The first project (and certainly one of the most popular) is Reminiscence Theatre. Reminiscence Theatre consists of professional actors coming in to interview your seniors and then return in two weeks to perform their stories within theatrical conventions. This work has been documented as: “serving many adaptive functions such as maintaining self-esteem, reinforcing a sense of personal and collective identity, resolving grief, and helping to assuage the anxiety of physical and mental decline. Reminiscence also stimulates memory function and socialization within institutional settings. (National Center for Creative Aging’s Living History Theater Program, Butler 9)
The seniors who participate in this work are often moved by the idea that their stories, their lives are interesting enough to create powerful theatre.
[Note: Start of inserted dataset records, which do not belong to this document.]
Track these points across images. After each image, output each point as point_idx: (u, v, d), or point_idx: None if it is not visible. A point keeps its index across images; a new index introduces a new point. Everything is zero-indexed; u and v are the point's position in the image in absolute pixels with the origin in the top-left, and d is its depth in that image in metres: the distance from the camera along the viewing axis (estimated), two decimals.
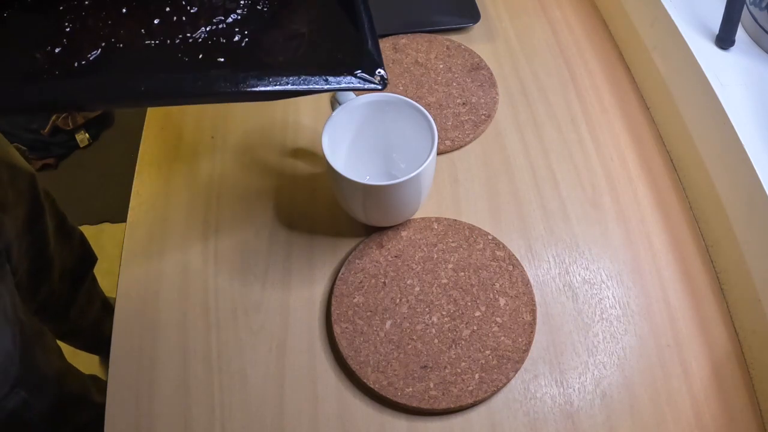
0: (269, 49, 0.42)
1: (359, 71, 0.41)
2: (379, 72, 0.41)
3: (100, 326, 0.98)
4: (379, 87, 0.42)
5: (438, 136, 0.48)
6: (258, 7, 0.43)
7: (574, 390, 0.47)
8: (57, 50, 0.39)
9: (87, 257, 0.93)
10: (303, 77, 0.40)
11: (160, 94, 0.40)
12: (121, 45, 0.40)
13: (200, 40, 0.41)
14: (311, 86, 0.40)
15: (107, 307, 1.00)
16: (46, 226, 0.78)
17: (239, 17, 0.42)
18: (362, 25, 0.43)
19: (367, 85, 0.41)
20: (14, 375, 0.60)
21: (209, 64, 0.40)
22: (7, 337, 0.59)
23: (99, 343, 1.01)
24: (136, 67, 0.40)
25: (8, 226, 0.68)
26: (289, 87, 0.40)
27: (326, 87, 0.41)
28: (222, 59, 0.41)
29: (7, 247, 0.67)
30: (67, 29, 0.40)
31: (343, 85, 0.41)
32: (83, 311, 0.93)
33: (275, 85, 0.40)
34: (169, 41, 0.41)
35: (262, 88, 0.40)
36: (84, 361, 0.82)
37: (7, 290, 0.62)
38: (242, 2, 0.43)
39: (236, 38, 0.42)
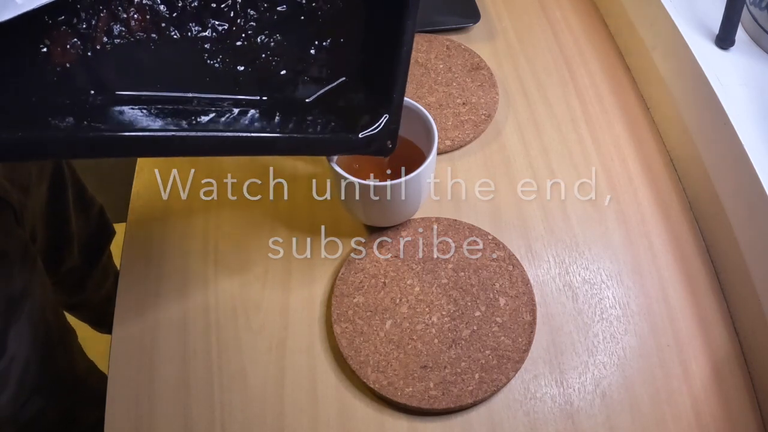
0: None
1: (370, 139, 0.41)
2: (389, 144, 0.42)
3: (111, 302, 0.97)
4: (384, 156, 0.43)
5: (438, 136, 0.48)
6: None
7: (574, 390, 0.47)
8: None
9: (105, 229, 0.91)
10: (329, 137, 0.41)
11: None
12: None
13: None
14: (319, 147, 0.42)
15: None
16: (68, 201, 0.76)
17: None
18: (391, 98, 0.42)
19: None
20: (32, 382, 0.58)
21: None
22: (28, 344, 0.58)
23: (105, 318, 0.98)
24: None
25: (30, 210, 0.66)
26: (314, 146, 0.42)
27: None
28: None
29: (32, 231, 0.65)
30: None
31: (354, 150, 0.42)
32: (99, 285, 0.91)
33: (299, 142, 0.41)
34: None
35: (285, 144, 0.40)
36: (94, 356, 0.81)
37: (38, 285, 0.60)
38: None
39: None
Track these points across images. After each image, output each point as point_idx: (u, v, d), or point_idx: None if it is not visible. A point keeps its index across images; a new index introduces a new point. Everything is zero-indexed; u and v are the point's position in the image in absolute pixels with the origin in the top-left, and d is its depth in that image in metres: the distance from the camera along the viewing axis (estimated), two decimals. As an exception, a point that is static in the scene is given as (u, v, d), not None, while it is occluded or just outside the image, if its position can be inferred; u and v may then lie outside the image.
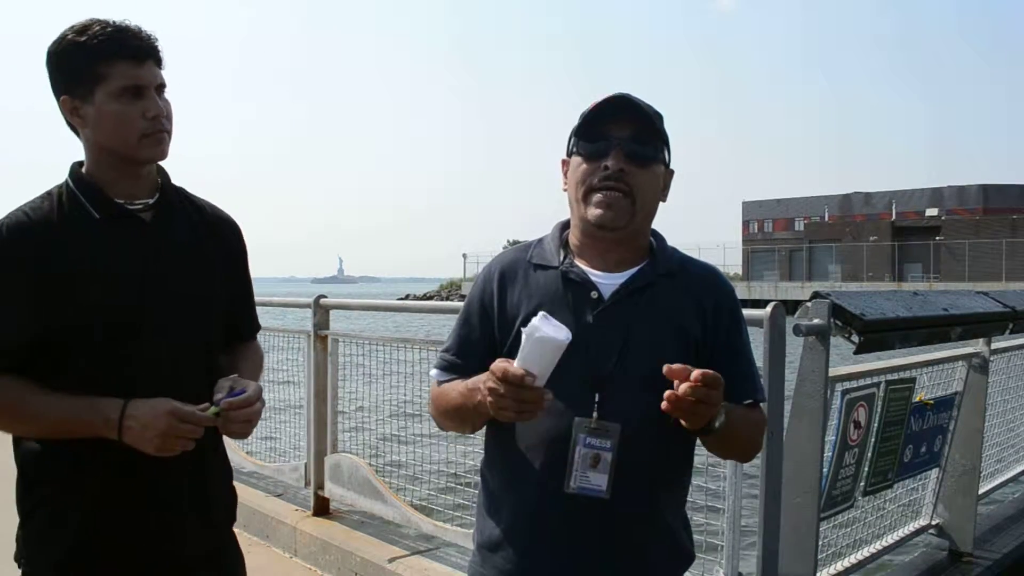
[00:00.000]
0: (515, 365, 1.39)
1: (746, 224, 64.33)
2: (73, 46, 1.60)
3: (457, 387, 1.62)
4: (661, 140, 1.62)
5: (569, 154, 1.64)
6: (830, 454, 2.78)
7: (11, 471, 1.69)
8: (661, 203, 1.67)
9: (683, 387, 1.36)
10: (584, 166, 1.59)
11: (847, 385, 2.85)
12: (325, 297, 4.64)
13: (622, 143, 1.56)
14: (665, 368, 1.39)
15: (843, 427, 2.81)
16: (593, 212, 1.57)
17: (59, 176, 1.71)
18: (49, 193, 1.67)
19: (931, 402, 3.41)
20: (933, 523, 3.71)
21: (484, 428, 1.70)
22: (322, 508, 4.54)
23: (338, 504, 4.54)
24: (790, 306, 2.79)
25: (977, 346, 3.71)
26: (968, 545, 3.68)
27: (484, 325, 1.66)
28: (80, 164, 1.70)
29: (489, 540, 1.64)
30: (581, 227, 1.63)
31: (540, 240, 1.70)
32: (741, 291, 45.53)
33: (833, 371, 2.68)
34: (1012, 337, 3.86)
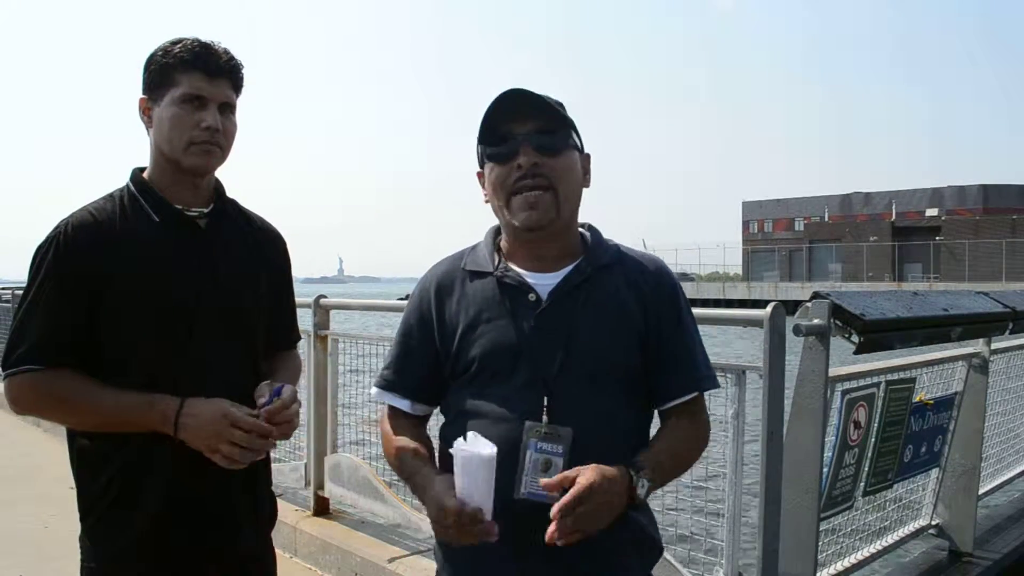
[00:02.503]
0: (456, 496, 1.40)
1: (746, 224, 64.35)
2: (162, 53, 1.71)
3: (405, 459, 1.61)
4: (567, 126, 1.59)
5: (481, 164, 1.63)
6: (830, 454, 2.78)
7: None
8: (585, 189, 1.64)
9: (550, 530, 1.37)
10: (497, 170, 1.57)
11: (847, 385, 2.85)
12: (325, 297, 4.64)
13: (528, 137, 1.54)
14: (543, 482, 1.42)
15: (843, 427, 2.80)
16: (520, 216, 1.55)
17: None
18: (111, 195, 1.75)
19: (931, 402, 3.41)
20: (933, 523, 3.71)
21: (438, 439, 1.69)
22: (322, 508, 4.54)
23: (338, 504, 4.54)
24: (790, 306, 2.79)
25: (977, 346, 3.71)
26: (968, 545, 3.69)
27: (424, 339, 1.64)
28: (141, 170, 1.78)
29: (446, 546, 1.59)
30: (511, 232, 1.61)
31: (474, 247, 1.68)
32: (741, 291, 45.69)
33: (833, 371, 2.68)
34: (1012, 337, 3.86)
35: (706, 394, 1.68)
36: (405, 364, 1.67)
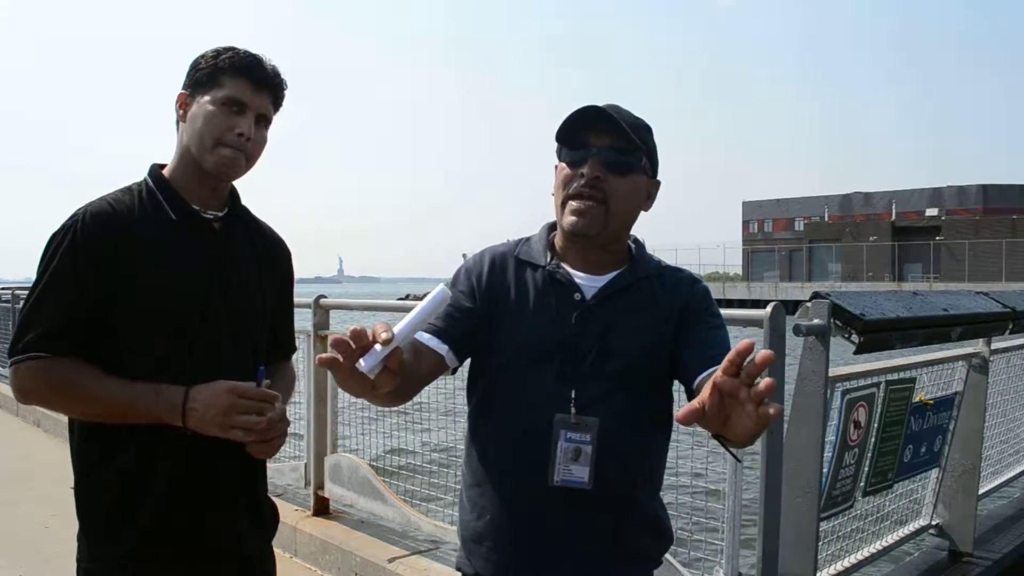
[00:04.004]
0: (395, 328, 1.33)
1: (746, 224, 64.39)
2: (213, 54, 1.73)
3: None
4: (643, 151, 1.65)
5: (559, 159, 1.69)
6: (830, 454, 2.78)
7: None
8: (644, 212, 1.72)
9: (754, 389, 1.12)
10: (566, 172, 1.65)
11: (847, 385, 2.84)
12: (325, 297, 4.64)
13: (600, 152, 1.61)
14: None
15: (843, 427, 2.80)
16: (568, 219, 1.63)
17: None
18: (130, 188, 1.76)
19: (931, 402, 3.41)
20: (933, 523, 3.71)
21: (468, 425, 1.74)
22: (322, 508, 4.54)
23: (338, 504, 4.54)
24: (790, 306, 2.79)
25: (977, 346, 3.71)
26: (968, 545, 3.68)
27: (471, 305, 1.67)
28: (160, 167, 1.79)
29: (474, 533, 1.67)
30: (561, 232, 1.69)
31: (528, 239, 1.75)
32: (741, 291, 45.73)
33: (833, 371, 2.68)
34: (1012, 337, 3.86)
35: None
36: (451, 319, 1.66)
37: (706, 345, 1.61)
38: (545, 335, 1.62)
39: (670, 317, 1.66)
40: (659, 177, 1.73)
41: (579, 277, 1.66)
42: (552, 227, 1.74)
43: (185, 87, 1.76)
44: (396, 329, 1.29)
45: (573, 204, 1.62)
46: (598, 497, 1.58)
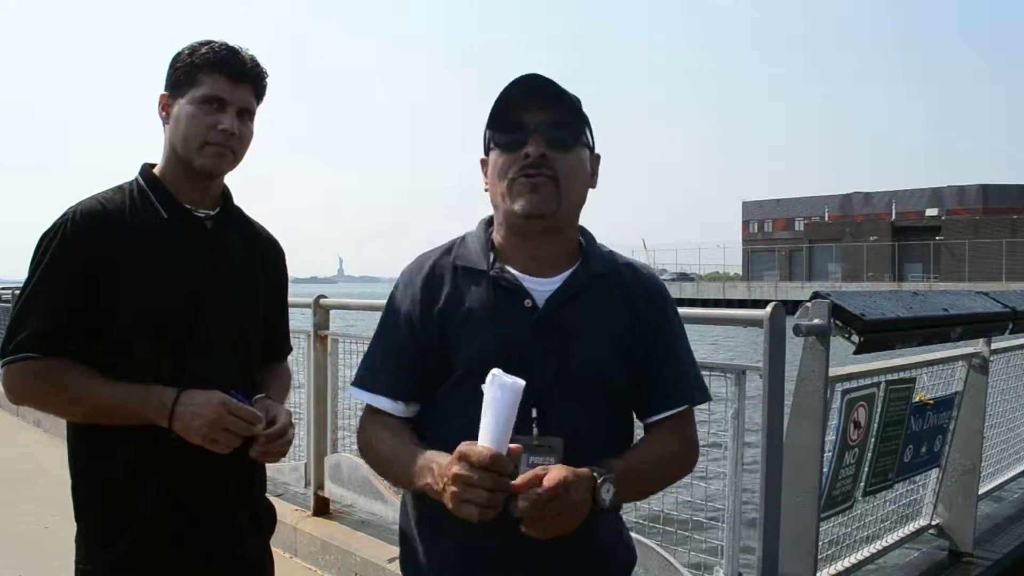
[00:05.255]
0: (480, 442, 1.27)
1: (746, 224, 64.41)
2: (188, 52, 1.71)
3: (402, 457, 1.45)
4: (583, 122, 1.52)
5: (487, 151, 1.55)
6: (830, 454, 2.78)
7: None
8: (591, 190, 1.57)
9: (521, 505, 1.27)
10: (503, 158, 1.49)
11: (847, 385, 2.84)
12: (325, 297, 4.64)
13: (540, 129, 1.46)
14: (515, 484, 1.28)
15: (843, 427, 2.80)
16: (519, 202, 1.46)
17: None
18: (121, 187, 1.75)
19: (931, 402, 3.41)
20: (933, 523, 3.71)
21: None
22: (322, 508, 4.54)
23: (338, 504, 4.54)
24: (790, 306, 2.79)
25: (977, 346, 3.70)
26: (968, 545, 3.68)
27: (408, 335, 1.53)
28: (151, 166, 1.78)
29: (427, 565, 1.53)
30: (507, 224, 1.52)
31: (463, 239, 1.59)
32: (741, 291, 45.70)
33: (833, 371, 2.68)
34: (1012, 337, 3.86)
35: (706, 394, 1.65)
36: (387, 361, 1.55)
37: (664, 382, 1.52)
38: (497, 350, 1.44)
39: (633, 324, 1.52)
40: (598, 152, 1.59)
41: (528, 281, 1.49)
42: (490, 223, 1.58)
43: (165, 88, 1.74)
44: (490, 444, 1.26)
45: (522, 182, 1.46)
46: None
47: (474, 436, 1.31)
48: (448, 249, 1.58)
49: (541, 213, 1.46)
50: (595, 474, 1.35)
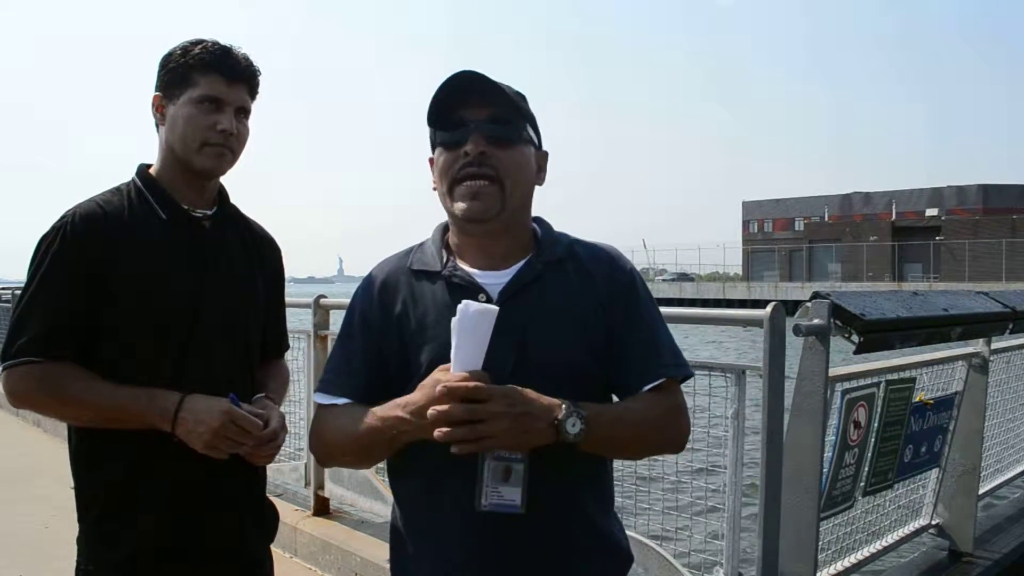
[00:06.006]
0: (453, 370, 1.33)
1: (746, 224, 64.42)
2: (181, 52, 1.71)
3: (361, 418, 1.45)
4: (524, 119, 1.51)
5: (433, 149, 1.54)
6: (830, 454, 2.78)
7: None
8: (538, 187, 1.57)
9: (429, 411, 1.31)
10: (445, 156, 1.49)
11: (847, 385, 2.84)
12: (325, 297, 4.64)
13: (479, 126, 1.46)
14: (438, 388, 1.32)
15: (843, 427, 2.80)
16: (459, 205, 1.47)
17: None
18: (119, 189, 1.75)
19: (931, 402, 3.41)
20: (933, 523, 3.71)
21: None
22: (322, 508, 4.54)
23: (338, 504, 4.54)
24: (790, 306, 2.79)
25: (977, 346, 3.70)
26: (968, 545, 3.68)
27: (367, 342, 1.54)
28: (147, 167, 1.78)
29: (412, 561, 1.51)
30: (455, 224, 1.54)
31: (421, 244, 1.60)
32: (741, 291, 45.69)
33: (833, 371, 2.68)
34: (1012, 337, 3.86)
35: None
36: (349, 366, 1.55)
37: (635, 359, 1.49)
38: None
39: (593, 304, 1.50)
40: (545, 148, 1.59)
41: (480, 276, 1.49)
42: (446, 227, 1.59)
43: (158, 88, 1.74)
44: (453, 369, 1.33)
45: (462, 188, 1.46)
46: (538, 519, 1.40)
47: (432, 443, 1.33)
48: (406, 255, 1.60)
49: (483, 218, 1.47)
50: (564, 404, 1.36)
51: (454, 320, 1.35)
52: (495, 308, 1.36)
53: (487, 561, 1.42)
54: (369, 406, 1.47)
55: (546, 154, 1.59)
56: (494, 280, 1.49)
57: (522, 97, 1.52)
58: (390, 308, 1.53)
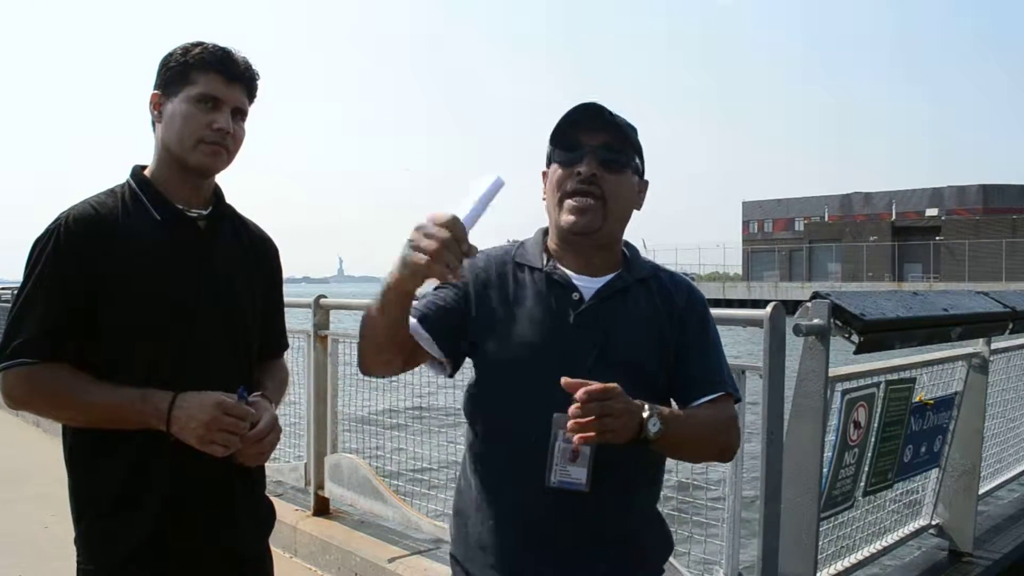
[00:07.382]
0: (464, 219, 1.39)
1: (746, 224, 64.37)
2: (182, 52, 1.72)
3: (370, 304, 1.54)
4: (633, 150, 1.68)
5: (548, 163, 1.70)
6: (830, 454, 2.78)
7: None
8: (636, 211, 1.73)
9: (571, 408, 1.39)
10: (560, 172, 1.66)
11: (847, 385, 2.85)
12: (325, 297, 4.64)
13: (595, 150, 1.63)
14: (563, 381, 1.41)
15: (843, 427, 2.81)
16: (567, 218, 1.63)
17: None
18: (112, 190, 1.75)
19: (931, 402, 3.41)
20: (933, 523, 3.71)
21: (468, 433, 1.71)
22: (322, 508, 4.54)
23: (338, 504, 4.54)
24: (790, 306, 2.79)
25: (977, 346, 3.71)
26: (968, 545, 3.69)
27: (459, 305, 1.65)
28: (142, 168, 1.78)
29: (477, 541, 1.65)
30: (558, 233, 1.69)
31: (522, 243, 1.75)
32: (741, 291, 45.70)
33: (833, 371, 2.68)
34: (1012, 337, 3.86)
35: None
36: (440, 312, 1.62)
37: (697, 376, 1.65)
38: (545, 335, 1.61)
39: (671, 321, 1.67)
40: (647, 177, 1.75)
41: (576, 278, 1.66)
42: (546, 232, 1.74)
43: (157, 87, 1.75)
44: (463, 219, 1.38)
45: (571, 202, 1.63)
46: (599, 499, 1.55)
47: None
48: (509, 249, 1.75)
49: (585, 232, 1.63)
50: (645, 404, 1.48)
51: (484, 180, 1.43)
52: (503, 181, 1.45)
53: (553, 536, 1.59)
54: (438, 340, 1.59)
55: (647, 183, 1.75)
56: (588, 284, 1.66)
57: (634, 130, 1.69)
58: (489, 291, 1.66)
But the work that we have done showed, despite the interviewees’ insistence that their stories were uninspiring, that every subject included stories of overcoming obstacles and facing challenges—the fundamental groundwork of good theatre. And when the seniors watched the stories, there is an ongoing communication between them and the actors.
“As I stood and recited the story about everyone having a job in church and mine being to sing, I heard a voice from the front clearly, “That’s my story!” When I continued the next line about although my job was to sing, I couldn’t sing; I next heard, “That’s true, I still can’t sing!” Lots of laughter and agreement from the group ensued and I wanted to chuckle as well. It was then I thought, okay, maybe we got this part right. The whole show had
moments like that, when the audience verbally responded to the show, including a poignant one when during the symbolic folding and presentation of the flag to the mother of the fallen soldier; a gentleman in the back called out, “I hope you never have to actually do that.” (Actor, Reminiscence Theatre Summer 2014)
Time/Resources: 4 Actors 2 Weeks Commitment
1 Facilitator 1 – 2 Hours of interviewing
35 – 40 Hours of Play Creation and Rehearsal
Total Cost: $2500
CREATE YOUR OWN THEATRE
The second project we can offer is an active, engaged theatrical workshop, in which the seniors themselves create theatre from their own stories. We know that Reminiscence Theatre has positive impact on the seniors’ lives and communities. However, when they themselves begin to create, the benefits increase. As Dr. Butler from the Creative Aging Institute points out, “I believe that programs that bring people together and enrich each other’s lives through the creative arts are a key to better care . . . We are discovering that the arts stimulate mental association, sociability, and physical healing” (23). And the wealth of older actors creating their own theatre around the world is exploding.
“However, when offered the opportunity to improvise and put in a position of helping the younger performers with authenticity and realism, the older participants enjoyed introducing their wealth of experience into the live art form.” (Schweitzer 185)
With this project, one or two facilitators would work with the seniors, teaching them basic theatre skills and storytelling from their own lives and interest to create theatrical scenes and moments. If the participants desire, the scenes can be performed for the general community or family and friends. Participation in this work has additional benefits including physical and mental facility development.
Time/Resources: 1 or 2 Facilitators 8-10 Sessions over 3 – 4 weeks
Cost: 1 Facilitator $2000
2 Facilitators $4000
The last project we are currently offering is an opportunity to bring two generations of participants together to create theatre. Bringing the seniors together with young participants (teens) is a unique and moving one. The work has been done around the world with great success. This marriage of storytelling and performance has been described as “the great lubricant of multigenerational collaboration” (Strimling, 24). The founder of Roots&Branches, New York’s intergenerational theatre project, goes on to say that “once they [seniors and young] actually get together, relationships develop quickly, as if responding to a deep hunger. And within this hunger lie opportunities to teach and learn; to have life stories preserved, remembered, and passed on; to ease loneliness and isolation. All of these and more make these projects work more often than not” (24–25).
Strength out of Shadows will work to find a partner school or community center with young participants eager to come to your center and work with you. The two groups will interview each other and create improvisation and theatre together, bridging a gap of generations and misunderstandings through theatre. We have found through this work, there is clear, demonstrable, attitudinal shifts by both groups about the other generation.
There are both combined sessions and separate group sessions as part of this project. The total time commitment for the initial project is two months. Experience has taught us that once these two communities connect, this is a lasting connection and further opportunities are desired by both groups.
“I’ve learned a lot from the older generation, I see them in a new light” (Teenage Participant, 18 Mar. 2015), “The teenagers were outgoing, friendly and bright,” and “I was surprised that in many ways the teenagers seemed older and more serious about life than I am” (Senior Participant, 17 Mar. 2015). “Seniors and young people, getting together, is a good learning experience for each group,” “There’s a lot of acceptance that comes into doing this project…on both parts,” and “I can create a great connection with anyone!” (Intergenerational Participants, 17–18 Mar. 2015).